Bob Dylan – The Bootleg Series Vol. 5: Live 1975

The Bootleg Series Vol. 5: Live 1975 - The Rolling Thunder Revue

Bob DylanThe Bootleg Series Vol. 5: Live 1975 – The Rolling Thunder Revue Legacy C2K 87047 (2002)


When Bob Dylan embarked on his “Rolling Thunder Revue” in 1975, it was part of his creative renaissance.  It was his second wind after a hum-drum few years at the dawn of the 1970s.  The revue traveled by train and included a laundry list of friends and collaborators, new and old.  Before The Bootleg Series Vol. 5, Hard Rain had already been released documenting the tour.  But Hard Rain was tired and disappointing.  Here, Dylan sounds desperate, in the sense of being urged to go on.

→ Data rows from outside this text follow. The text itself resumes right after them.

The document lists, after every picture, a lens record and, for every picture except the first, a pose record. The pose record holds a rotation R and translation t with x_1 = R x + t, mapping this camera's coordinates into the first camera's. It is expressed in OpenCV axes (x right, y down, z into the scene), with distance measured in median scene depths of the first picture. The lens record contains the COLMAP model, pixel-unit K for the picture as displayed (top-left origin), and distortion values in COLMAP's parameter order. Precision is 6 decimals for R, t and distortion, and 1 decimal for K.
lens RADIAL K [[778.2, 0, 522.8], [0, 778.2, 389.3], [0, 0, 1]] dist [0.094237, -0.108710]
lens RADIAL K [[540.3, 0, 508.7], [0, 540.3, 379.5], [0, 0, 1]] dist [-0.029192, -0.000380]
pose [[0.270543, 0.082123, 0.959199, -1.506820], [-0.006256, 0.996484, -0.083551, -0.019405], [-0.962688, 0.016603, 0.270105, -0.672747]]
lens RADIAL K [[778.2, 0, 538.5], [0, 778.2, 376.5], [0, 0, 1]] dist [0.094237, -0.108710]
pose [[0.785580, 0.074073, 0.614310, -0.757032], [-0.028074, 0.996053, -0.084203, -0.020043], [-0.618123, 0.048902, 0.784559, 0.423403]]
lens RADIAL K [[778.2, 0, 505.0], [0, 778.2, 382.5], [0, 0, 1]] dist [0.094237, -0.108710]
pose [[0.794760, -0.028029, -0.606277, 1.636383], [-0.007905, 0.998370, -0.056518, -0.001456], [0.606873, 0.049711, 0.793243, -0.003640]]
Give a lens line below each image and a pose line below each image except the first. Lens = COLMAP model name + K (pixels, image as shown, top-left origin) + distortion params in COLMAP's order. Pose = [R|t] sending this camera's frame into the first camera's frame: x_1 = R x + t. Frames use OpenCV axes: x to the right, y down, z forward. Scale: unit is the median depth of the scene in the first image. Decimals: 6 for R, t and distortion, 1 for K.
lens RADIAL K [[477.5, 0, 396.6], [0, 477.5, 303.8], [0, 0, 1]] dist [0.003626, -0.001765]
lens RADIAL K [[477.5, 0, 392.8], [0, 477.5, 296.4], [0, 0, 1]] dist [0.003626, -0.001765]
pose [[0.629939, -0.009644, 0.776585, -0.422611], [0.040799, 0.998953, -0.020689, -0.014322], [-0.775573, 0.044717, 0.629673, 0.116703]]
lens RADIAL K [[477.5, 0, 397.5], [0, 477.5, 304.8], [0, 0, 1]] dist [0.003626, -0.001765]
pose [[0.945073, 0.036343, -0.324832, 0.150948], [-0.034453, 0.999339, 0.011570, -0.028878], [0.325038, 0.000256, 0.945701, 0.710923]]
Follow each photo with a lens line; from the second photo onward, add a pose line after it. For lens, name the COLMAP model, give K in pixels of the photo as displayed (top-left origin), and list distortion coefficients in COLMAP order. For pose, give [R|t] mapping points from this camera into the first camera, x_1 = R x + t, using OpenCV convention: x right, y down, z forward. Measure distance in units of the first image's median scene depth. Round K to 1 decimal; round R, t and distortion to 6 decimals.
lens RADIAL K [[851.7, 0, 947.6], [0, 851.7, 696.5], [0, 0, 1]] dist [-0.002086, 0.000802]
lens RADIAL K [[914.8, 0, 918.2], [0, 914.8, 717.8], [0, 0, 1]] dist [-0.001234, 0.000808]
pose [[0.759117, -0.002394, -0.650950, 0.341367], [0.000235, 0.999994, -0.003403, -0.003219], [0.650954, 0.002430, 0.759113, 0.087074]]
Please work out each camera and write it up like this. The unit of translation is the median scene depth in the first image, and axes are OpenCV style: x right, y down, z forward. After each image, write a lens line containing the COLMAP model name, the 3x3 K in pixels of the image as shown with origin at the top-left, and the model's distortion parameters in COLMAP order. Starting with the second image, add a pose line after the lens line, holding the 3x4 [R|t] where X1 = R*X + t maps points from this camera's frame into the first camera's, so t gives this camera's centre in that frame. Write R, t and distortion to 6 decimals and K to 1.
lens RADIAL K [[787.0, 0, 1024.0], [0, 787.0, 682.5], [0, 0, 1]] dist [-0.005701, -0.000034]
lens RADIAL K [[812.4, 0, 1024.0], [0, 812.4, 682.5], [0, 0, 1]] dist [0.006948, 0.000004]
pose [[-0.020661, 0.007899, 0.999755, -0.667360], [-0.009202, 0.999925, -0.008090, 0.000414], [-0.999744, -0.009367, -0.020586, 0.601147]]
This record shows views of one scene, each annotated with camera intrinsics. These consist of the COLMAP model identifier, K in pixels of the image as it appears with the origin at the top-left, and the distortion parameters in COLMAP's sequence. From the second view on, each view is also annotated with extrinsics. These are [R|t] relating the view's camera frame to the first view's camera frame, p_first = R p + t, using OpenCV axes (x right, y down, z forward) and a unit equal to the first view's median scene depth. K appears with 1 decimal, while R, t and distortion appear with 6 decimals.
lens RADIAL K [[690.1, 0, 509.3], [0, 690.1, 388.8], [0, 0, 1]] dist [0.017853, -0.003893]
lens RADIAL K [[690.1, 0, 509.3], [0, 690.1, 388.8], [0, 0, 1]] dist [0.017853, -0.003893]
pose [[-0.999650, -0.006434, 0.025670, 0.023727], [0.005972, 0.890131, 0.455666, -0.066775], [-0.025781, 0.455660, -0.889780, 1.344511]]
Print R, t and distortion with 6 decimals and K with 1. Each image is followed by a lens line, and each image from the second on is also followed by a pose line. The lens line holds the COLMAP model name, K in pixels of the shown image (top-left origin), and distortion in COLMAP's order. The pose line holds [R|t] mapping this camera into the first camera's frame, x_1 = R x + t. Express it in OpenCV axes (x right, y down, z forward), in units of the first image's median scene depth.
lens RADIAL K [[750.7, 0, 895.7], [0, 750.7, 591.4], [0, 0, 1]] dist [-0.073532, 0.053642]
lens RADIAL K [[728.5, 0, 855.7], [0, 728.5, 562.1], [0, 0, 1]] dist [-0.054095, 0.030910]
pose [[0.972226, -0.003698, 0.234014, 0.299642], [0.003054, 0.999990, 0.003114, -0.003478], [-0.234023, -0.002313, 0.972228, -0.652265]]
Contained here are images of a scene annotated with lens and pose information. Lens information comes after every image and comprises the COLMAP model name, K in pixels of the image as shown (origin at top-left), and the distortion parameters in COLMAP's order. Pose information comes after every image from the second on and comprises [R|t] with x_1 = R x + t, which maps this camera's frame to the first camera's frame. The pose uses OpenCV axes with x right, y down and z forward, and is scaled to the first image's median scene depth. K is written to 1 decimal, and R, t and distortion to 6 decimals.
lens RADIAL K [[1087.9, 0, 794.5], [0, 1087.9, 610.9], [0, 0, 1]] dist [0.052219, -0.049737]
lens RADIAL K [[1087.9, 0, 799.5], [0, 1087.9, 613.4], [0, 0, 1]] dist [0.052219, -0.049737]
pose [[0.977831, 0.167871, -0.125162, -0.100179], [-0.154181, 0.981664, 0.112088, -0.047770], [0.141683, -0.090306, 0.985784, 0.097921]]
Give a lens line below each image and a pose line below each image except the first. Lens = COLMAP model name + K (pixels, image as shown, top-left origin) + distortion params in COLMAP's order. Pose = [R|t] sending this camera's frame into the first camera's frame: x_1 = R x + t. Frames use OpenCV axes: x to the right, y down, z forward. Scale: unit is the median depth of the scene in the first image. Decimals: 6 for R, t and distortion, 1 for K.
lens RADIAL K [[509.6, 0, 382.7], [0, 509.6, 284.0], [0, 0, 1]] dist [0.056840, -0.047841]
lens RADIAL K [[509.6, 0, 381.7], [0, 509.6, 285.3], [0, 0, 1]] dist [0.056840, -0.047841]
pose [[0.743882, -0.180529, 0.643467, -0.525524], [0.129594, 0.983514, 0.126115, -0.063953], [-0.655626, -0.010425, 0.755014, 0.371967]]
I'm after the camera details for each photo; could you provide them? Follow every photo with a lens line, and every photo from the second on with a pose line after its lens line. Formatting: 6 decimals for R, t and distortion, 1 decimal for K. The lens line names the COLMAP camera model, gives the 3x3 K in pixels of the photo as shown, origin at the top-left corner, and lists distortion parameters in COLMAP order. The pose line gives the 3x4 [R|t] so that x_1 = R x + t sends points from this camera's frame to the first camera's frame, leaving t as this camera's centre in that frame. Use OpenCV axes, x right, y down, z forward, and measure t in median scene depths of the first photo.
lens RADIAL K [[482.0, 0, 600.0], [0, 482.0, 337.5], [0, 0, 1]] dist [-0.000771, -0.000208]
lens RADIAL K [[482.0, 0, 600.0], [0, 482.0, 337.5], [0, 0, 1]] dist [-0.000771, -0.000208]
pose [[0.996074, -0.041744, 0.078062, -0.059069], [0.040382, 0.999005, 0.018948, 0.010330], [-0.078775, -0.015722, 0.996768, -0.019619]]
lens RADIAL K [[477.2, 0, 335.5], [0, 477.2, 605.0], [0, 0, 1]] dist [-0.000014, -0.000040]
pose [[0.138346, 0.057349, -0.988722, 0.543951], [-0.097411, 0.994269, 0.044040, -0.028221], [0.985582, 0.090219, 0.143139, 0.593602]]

This one opens with a blazing “Tonight I’ll Be Staying Here With You” (a song debuted on Nashville Skyline).  It then drifts into a few rather dated reworkings of old songs.  Dylan’s backing band may feature a lot of big names, but they play a kind of music that often suffers from the worst excesses of the era: ornate guitar wankery, hollow, tinny and effect-laden engineering, and a full and claustrophobic sound that lacks space.  They are basically just self-indulgent hippie jams.  But the end of disc one turns to folk.  This highlights much of what was missing on Hard Rain and much of what came next in Dylan’s career.  He started as a folkie, and he was a good one!  He then went electric, which was what launched him to superstardom.  His contentious concerts of that era would feature some acoustic folk and also electric rock.  His albums of that era mostly did this too.  Later though, particularly from the late 1970s onward, everything was more or less electric.  He was far less successful in a purely rock setting.  For whatever reason, there was only so much rock music that Dylan could put out at one time.  It could be — let’s not forget — that when Dylan went electric it was before the modern rock era.  It was only about a decade out from Elvis and other early rock that was not strictly urban.  As that kind of stuff was left behind, Dylan didn’t adapt particularly well.  Maybe folk seemed equally of the past at times (he did return to it though).  But a set like The Bootleg Series Vol. 5 includes the right amount of folk.  It’s some of the most consistent material here.  For instance, there’s a great “Tangled Up in Blue” here (maybe better than the studio version).  The set wraps with more electric material at the end of disc two.  The last few electric songs work better on average than much of disc one, settling into a sound comparable to contemporary Grateful Dead.  The second disc also features a lot of songs from the not-yet-released Desire, and the whole band seems engaged with the new material.

There is something hard in this music.  It looks back more than forward.  It is like a reaction to the 1960s.  Not everything had gone as planned.  Dylan couldn’t have anticipated his celebrity status.  He probably wouldn’t have expected his career to start slipping in the 70s.  What makes this interesting in how it tries to avoid defeat.  But in doing that you can sense that much more than before the possibility of defeat looms larger in Dylan’s consciousness.  This was it though.  Desire, released a few months later, would be the last truly relevant Dylan album.

[One note about the packaging here.  I checked this out from my library, so something might have been missing from the box, but there appears to be no listing of recording dates or personnel for each song.  Presumably, this is culled from multiple concerts.  It’s quite impossible to tell though.]